The 2022 FIFA World Cup in Qatar is only three days away and the football vibes are at their all-time high at the moment. 32 national football teams have already announced their final squad and are 100% committed to their training sessions and friendly matches prior to the major tournament that will be the first edition in a Middle-East State and during a winter season as well.
Everyone around the world, football fans or not, are more than ready to watch games and catch their favourite players and teams in actions, with many hoping that their beloved team can also make their country proud. Nevertheless, we here would want to briefly tell fans about what would happen in the next FIFA World Cup after its 2022 edition in Qatar, most notably the introduction of its host nations.

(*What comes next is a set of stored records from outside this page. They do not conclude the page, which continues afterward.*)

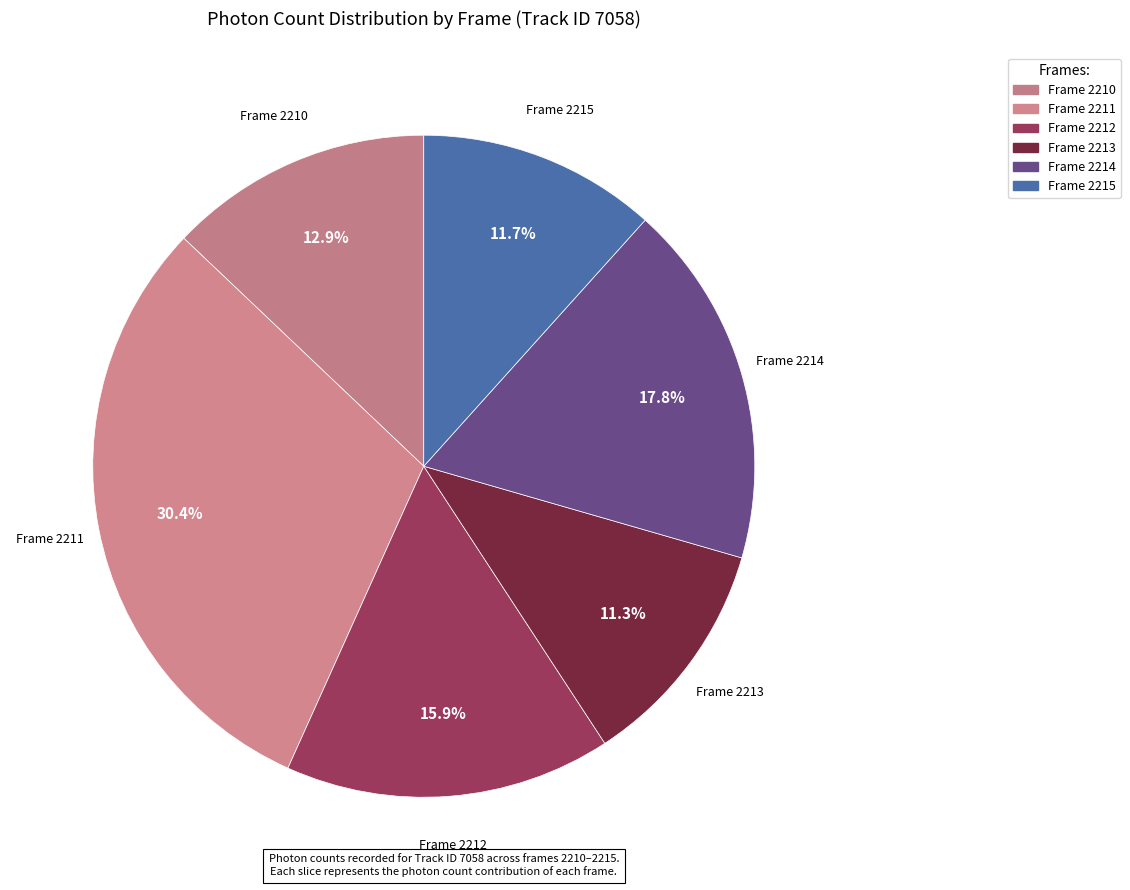

To the nearest percent, what is the combined percentage of Frame 2215 and Frame 2211?

42%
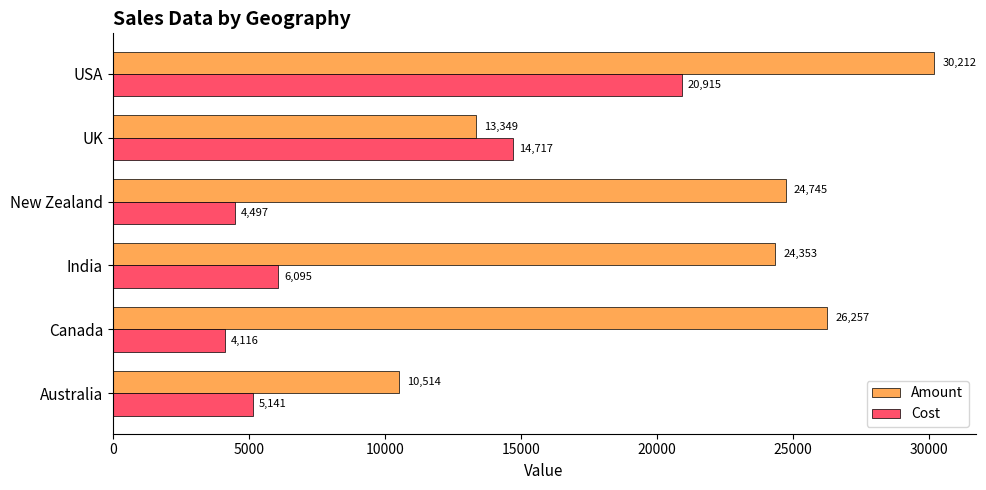

Which series changed the most between New Zealand and UK?

Amount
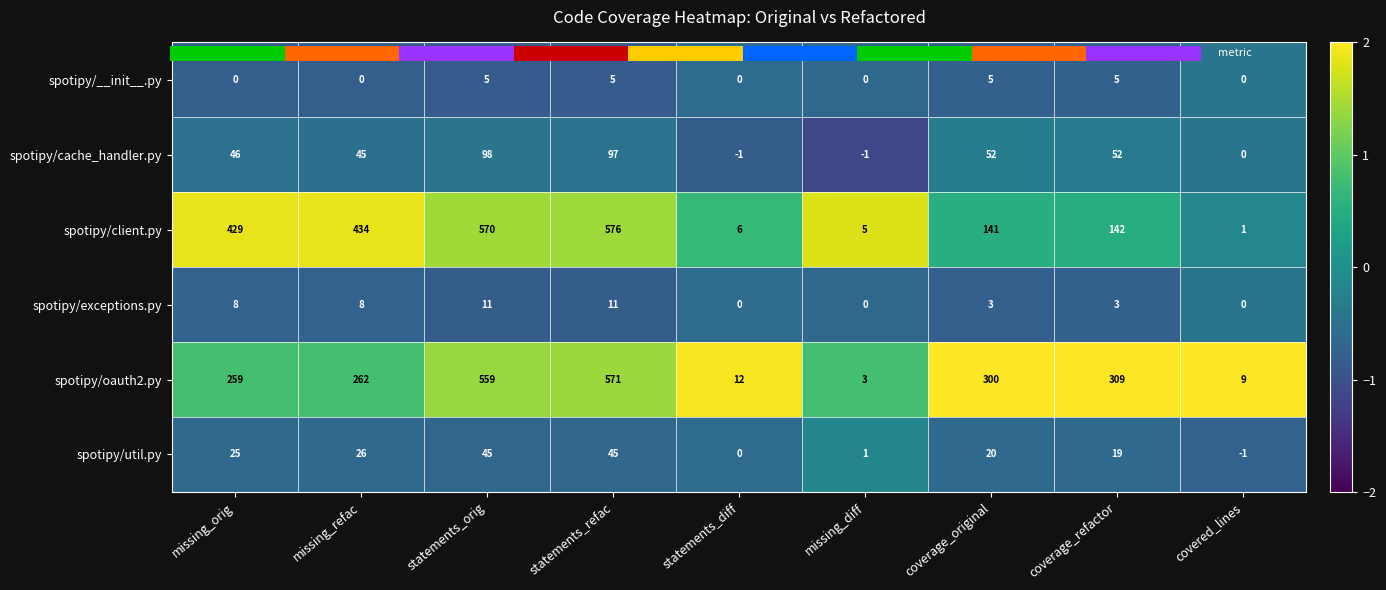

Between missing_refac and covered_lines, which series saw the biggest shift?

spotipy/client.py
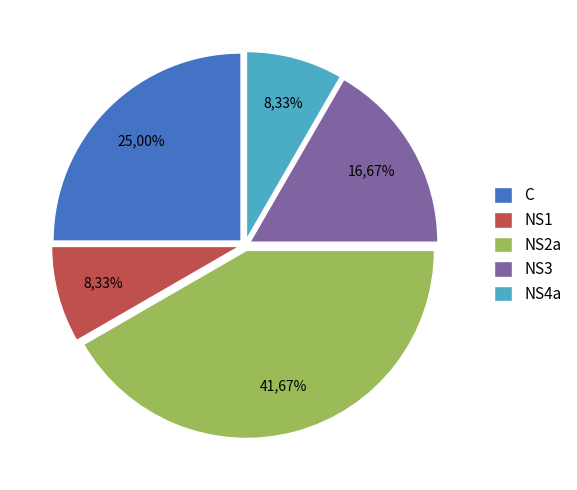

Is C the majority of the pie?

No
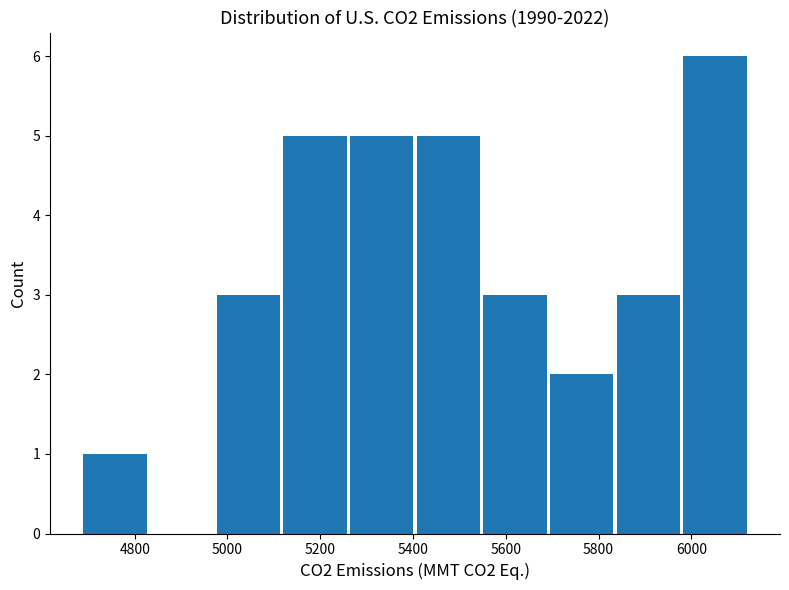

Reading left to right, list every bar in this chart as the range it spans on the x-axis followed by its height. Neither the bar edges nor the heights are printed on the chart, so give them approximately, as read against the axes.

4680 to 4840: 1
4840 to 4980: 0
4980 to 5120: 3
5120 to 5260: 5
5260 to 5400: 5
5400 to 5560: 5
5560 to 5700: 3
5700 to 5840: 2
5840 to 5980: 3
5980 to 6120: 6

Three Countries to Co-Host the 2026 FIFA World Cup
The 2026 FIFA World Cup will be the first edition that is co-hosted by multiple countries since 2002, with the last co-hosted edition being in Korea and Japan two decades ago; The United States of America, Mexico and Canada are the host countries for the next edition, with 16 different cities chosen for their venues (East Rutherford, Philadelphia, Boston, Atlanta, Miami, Houston, Dallas, Kansas City, Seattle, San Francisco / Bay Area (Santa Clara) and Los Angeles in the United States of America, Mexico City, Guadalajara and Monterrey in Mexico as well as Vancouver and Toronto in Canada).
The 2026 edition will be Mexico’s third time hosting the celebrated sporting event, while the United States of America and Canada will be hosting it for the second and first time respectively. Stadiums chosen in the United States of America are venues for NFL games, which aim at accommodating large streams of football fans that will be travelling there through the course of the a-month-long tournament.
48 Teams to Qualify and 80 Games to Be Played at the 2026 FIFA World Cup
Votes back in 2017 have approved the plan of having more than 32 teams in the tournament, and the 2026 FIFA World Cup will be the first to have a pool of 48 teams, and due to the increase of team numbers, a total of 80 games will be played instead of the usual 64 games in the past. As the biggest host nation among the three, the United States of America will hold 60 games in its venues while the remaining matches are equally shared by Mexico and Canada.